Even though I've claimed before I have a real need for plot, this isn't a big plot-ee film. But it unfolds beautifully and you know Sam Mendes ain't no slacker in the directing department. I'm a big fan of the way he creates moments. Like the plastic bag moment in American Beauty. Or about 14 million others in that movie, how about Annette Bening in the driving around suburbia singing her heart out? He does the same thing here, he gives us these still snapshots that breathe and resonate. The two of them sitting out by the pool discussing pregnancy weight gain. The way he was unspooling their future in the end frame. I'm avoiding having to do a spoiler alert here, I'm just speaking in weird vague ways, I hope that's working for you. If you've seen it, you understand. If not, perhaps this will make you plunk down a few bucks or click it on up on your Netflix Que. I definitely recommend it.

Of course I have to give a shout out to the most hilarious, memorable moment in recent movie memory -  the stroller scene. The character that Maggie Gyllenhaal plays is so perfectly ridiculous, so hilariously extreme in her attachment parenting rant...I just about peed my pants laughing. You know that peeing laughter when you know you are laughing at yourself? Yea, that one.

'Cause for reals I was a total Moby wearing graduate to Ergo sportin' Momma. Still am. The first time I put him in a stroller (recently) I was like oooh noo! I can't see him! He can't see me! What  am I doing!? This is unconscionable! But, for the record, I am over it. And I quote the movie alot. 
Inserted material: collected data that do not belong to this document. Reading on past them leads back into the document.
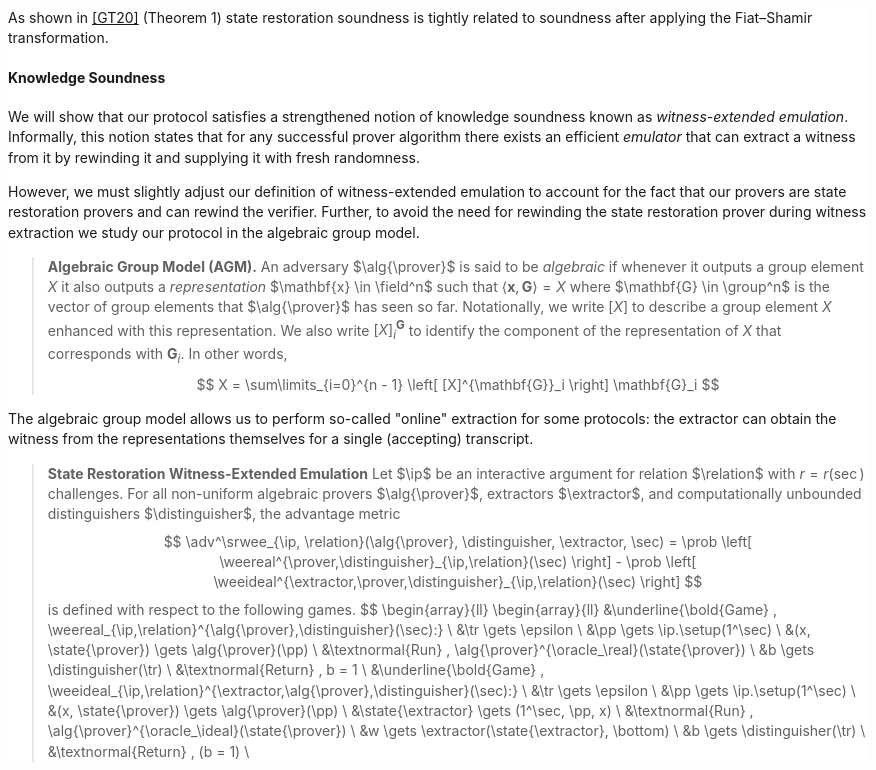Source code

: As shown in [[GT20]](https://eprint.iacr.org/2020/1351) (Theorem 1) state
restoration soundness is tightly related to soundness after applying the
Fiat–Shamir transformation.

#### Knowledge Soundness

We will show that our protocol satisfies a strengthened notion of knowledge
soundness known as _witness-extended emulation_. Informally, this notion states
that for any successful prover algorithm there exists an efficient _emulator_
that can extract a witness from it by rewinding it and supplying it with fresh
randomness.

However, we must slightly adjust our definition of witness-extended emulation to
account for the fact that our provers are state restoration provers and can
rewind the verifier. Further, to avoid the need for rewinding the state
restoration prover during witness extraction we study our protocol in the
algebraic group model.

> **Algebraic Group Model (AGM).** An adversary $\alg{\prover}$ is said to be
> _algebraic_ if whenever it outputs a group element $X$ it also outputs a
> _representation_ $\mathbf{x} \in \field^n$ such that
> $\langle \mathbf{x}, \mathbf{G} \rangle = X$ where $\mathbf{G} \in \group^n$
> is the vector of group elements that $\alg{\prover}$ has seen so far.
> Notationally, we write $\left[X\right]$ to describe a group element $X$ enhanced
> with this representation. We also write $[X]^{\mathbf{G}}_i$ to identify the
> component of the representation of $X$ that corresponds with $\mathbf{G}_i$. In
> other words,
$$
X = \sum\limits_{i=0}^{n - 1} \left[ [X]^{\mathbf{G}}_i \right] \mathbf{G}_i
$$

The algebraic group model allows us to perform so-called "online" extraction for
some protocols: the extractor can obtain the witness from the representations
themselves for a single (accepting) transcript.

> **State Restoration Witness-Extended Emulation** Let $\ip$ be an interactive
> argument for relation $\relation$ with $r = r(\sec)$ challenges. For
> all non-uniform algebraic provers $\alg{\prover}$, extractors $\extractor$,
> and computationally unbounded distinguishers $\distinguisher$, the advantage
> metric
$$
\adv^\srwee_{\ip, \relation}(\alg{\prover}, \distinguisher, \extractor, \sec) = \prob \left[ \weereal^{\prover,\distinguisher}_{\ip,\relation}(\sec) \right] - \prob \left[ \weeideal^{\extractor,\prover,\distinguisher}_{\ip,\relation}(\sec) \right]
$$
> is defined with respect to the following games.
$$
\begin{array}{ll}
\begin{array}{ll}
&\underline{\bold{Game} \, \weereal_{\ip,\relation}^{\alg{\prover},\distinguisher}(\sec):} \\
&\tr \gets \epsilon \\
&\pp \gets \ip.\setup(1^\sec) \\
&(x, \state{\prover}) \gets \alg{\prover}(\pp) \\
&\textnormal{Run} \, \alg{\prover}^{\oracle_\real}(\state{\prover}) \\
&b \gets \distinguisher(\tr) \\
&\textnormal{Return} \, b = 1 \\
&\underline{\bold{Game} \, \weeideal_{\ip,\relation}^{\extractor,\alg{\prover},\distinguisher}(\sec):} \\
&\tr \gets \epsilon \\
&\pp \gets \ip.\setup(1^\sec) \\
&(x, \state{\prover}) \gets \alg{\prover}(\pp) \\
&\state{\extractor} \gets (1^\sec, \pp, x) \\
&\textnormal{Run} \, \alg{\prover}^{\oracle_\ideal}(\state{\prover}) \\
&w \gets \extractor(\state{\extractor}, \bottom) \\
&b \gets \distinguisher(\tr) \\
&\textnormal{Return} \, (b = 1) \\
In fact, let's bust out a *Spoiler Alert*

For one line. It's so brilliant:

"I Love my babies! Why would I want to PUSH them away from me?"

*That's it* 

Wishing for more hours in the day so I could watch this movie again,



PS - Thanks for the commiserating in my safety dance rant. I'm still in search of solution, in the meantime my shoulders look great in my ears.

PPS - Thanks for reading you guys. In my quick little reference here about what the 'Big Life Decision' is, it's so nice to not feel so alone in the struggle. This blog (and the lovely comments) give me a really lovely feeling of camaraderie and safety. It's an illusion clearly, but I look forward to coming here and also following you back to read what you're doing. It's fun up here in cyber mommy space. Xo!